- Born: April 9, 2002 (age 23) Głogów, Poland
- Nationality: Polish
- Style: Muay Thai

Kickboxing record
- Total: 8
- Wins: 7
- Losses: 1
- Medal record
Representing Poland
Women's Muay Thai
World Games
| Silver medal – second place | 2025 Chengdu | ‍–‍54 kg |
World Combat Games
| Gold medal – first place | 2023 Riyadh | ‍–‍54 kg |
European Games
| Gold medal – first place | 2023 Myślenice | 54 kg |

= Martyna Kierczyńska =

Polish Muay Thai fighter (born 2002)

Martyna Kierczyńska (born April 9, 2002) is a Polish Muay Thai fighter. She currently competes in ONE Championship.
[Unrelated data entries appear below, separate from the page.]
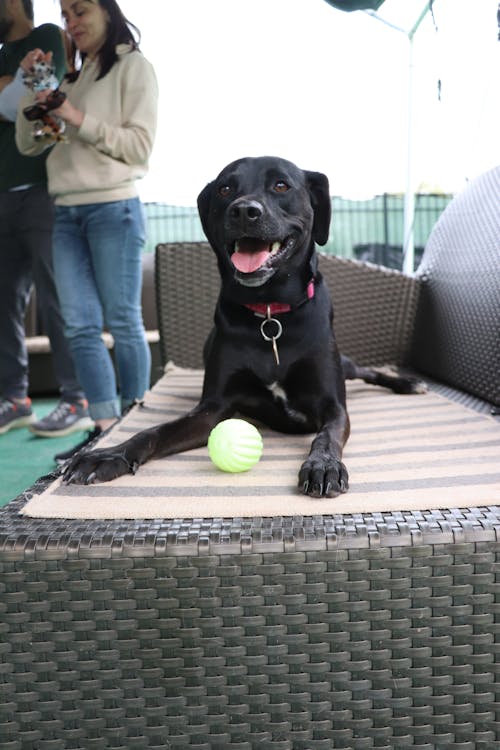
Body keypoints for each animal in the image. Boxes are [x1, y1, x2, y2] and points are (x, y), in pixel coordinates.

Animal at [63, 157, 422, 500]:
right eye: (225, 189)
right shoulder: (212, 409)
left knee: (368, 372)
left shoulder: (333, 407)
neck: (269, 314)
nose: (244, 211)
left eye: (281, 185)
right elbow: (155, 430)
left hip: (345, 365)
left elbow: (326, 436)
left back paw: (408, 382)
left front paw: (323, 465)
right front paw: (109, 454)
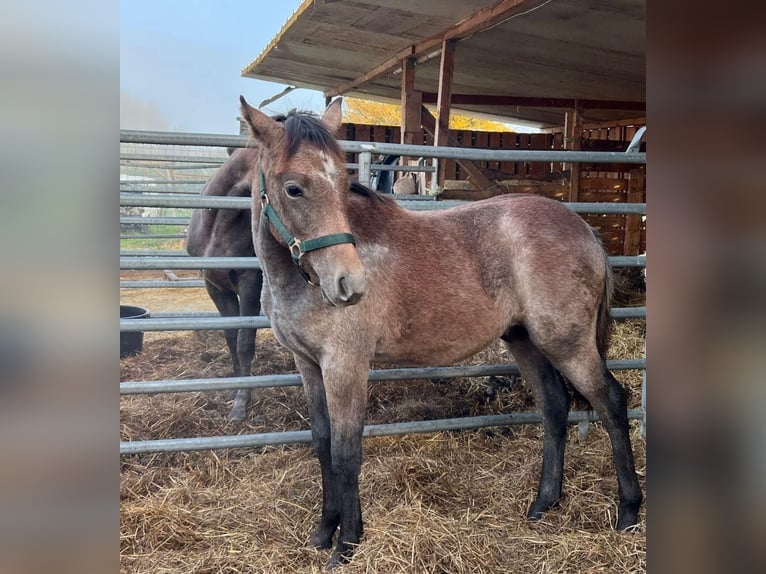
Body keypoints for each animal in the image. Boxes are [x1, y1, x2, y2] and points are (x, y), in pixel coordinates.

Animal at [238, 97, 640, 568]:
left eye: (342, 182)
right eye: (293, 188)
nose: (349, 285)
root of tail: (585, 230)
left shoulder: (345, 366)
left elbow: (345, 452)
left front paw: (347, 544)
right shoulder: (307, 365)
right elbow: (322, 444)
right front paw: (323, 532)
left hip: (568, 344)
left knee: (612, 403)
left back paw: (628, 512)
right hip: (525, 341)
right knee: (555, 407)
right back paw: (543, 504)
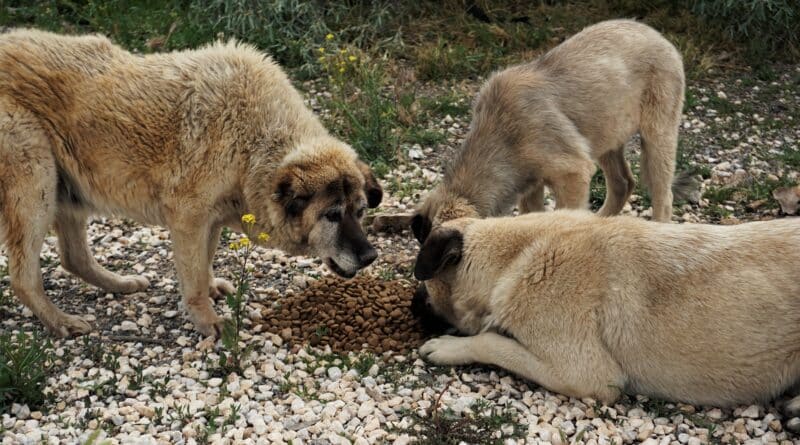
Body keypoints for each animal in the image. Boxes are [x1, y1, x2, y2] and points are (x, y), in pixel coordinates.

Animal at [0, 28, 382, 336]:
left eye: (360, 212)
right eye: (332, 215)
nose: (370, 256)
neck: (253, 140)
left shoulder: (210, 220)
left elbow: (205, 262)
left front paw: (211, 291)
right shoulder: (188, 218)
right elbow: (194, 277)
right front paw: (207, 320)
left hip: (67, 191)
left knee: (73, 257)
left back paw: (120, 284)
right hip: (36, 187)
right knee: (23, 278)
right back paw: (59, 321)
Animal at [412, 212, 800, 426]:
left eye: (426, 287)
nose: (412, 304)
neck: (517, 255)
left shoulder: (585, 375)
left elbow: (491, 341)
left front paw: (450, 346)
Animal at [416, 20, 684, 243]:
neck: (501, 137)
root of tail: (659, 36)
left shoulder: (573, 172)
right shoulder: (531, 186)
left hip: (658, 135)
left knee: (663, 197)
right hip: (608, 134)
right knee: (623, 183)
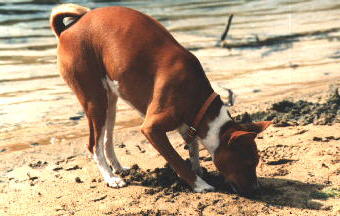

She is a gold medalist at the European Games, World Combat Games and a silver medalist at the World Games.

==Muay Thai career==
===European and World Combat Games===
Kierczyńska competed in the 2023 European Games in the 54 kg category. After defeating Viktorie Bulínová in the quarterfinal and Elene Loladze in the semifinal, she defeated Axana Depypere to win the gold medal. At the 2023 World Combat Games, held in Riyadh, Saudi Arabia, Kierczyńska reached the gold medal match, where she defeated Laura Burgos, earning her a gold medal.

===ONE Championship===
Kierczyńska signed with ONE Championship and made her promotional debut against Wondergirl Jaroonsak at ONE Fight Night 19 on February 17, 2024. She won the fight via second-round TKO.

Kierczyńska faced Ekaterina Vandaryeva on March 9, 2024, at ONE Fight Night 20. She lost the fight via unanimous decision.

Kierczyńska faced Yu Yau Pui on March 8, 2025, at ONE Fight Night 29. She won the bout by split decision.

Kierczyńska faced Cynthia Flores at ONE Fight Night 33 on July 12, 2025. She won the bout by unanimous decision.

At the 2025 World Games, Kierczyńska competed in the 54 kg category once again. She defeated Anna Safeeva in the querterfinals and Anna Székely in the semifinals. Heading to the gold medal match, She faced Burgos, losing the bout and thus earned her the silver medal.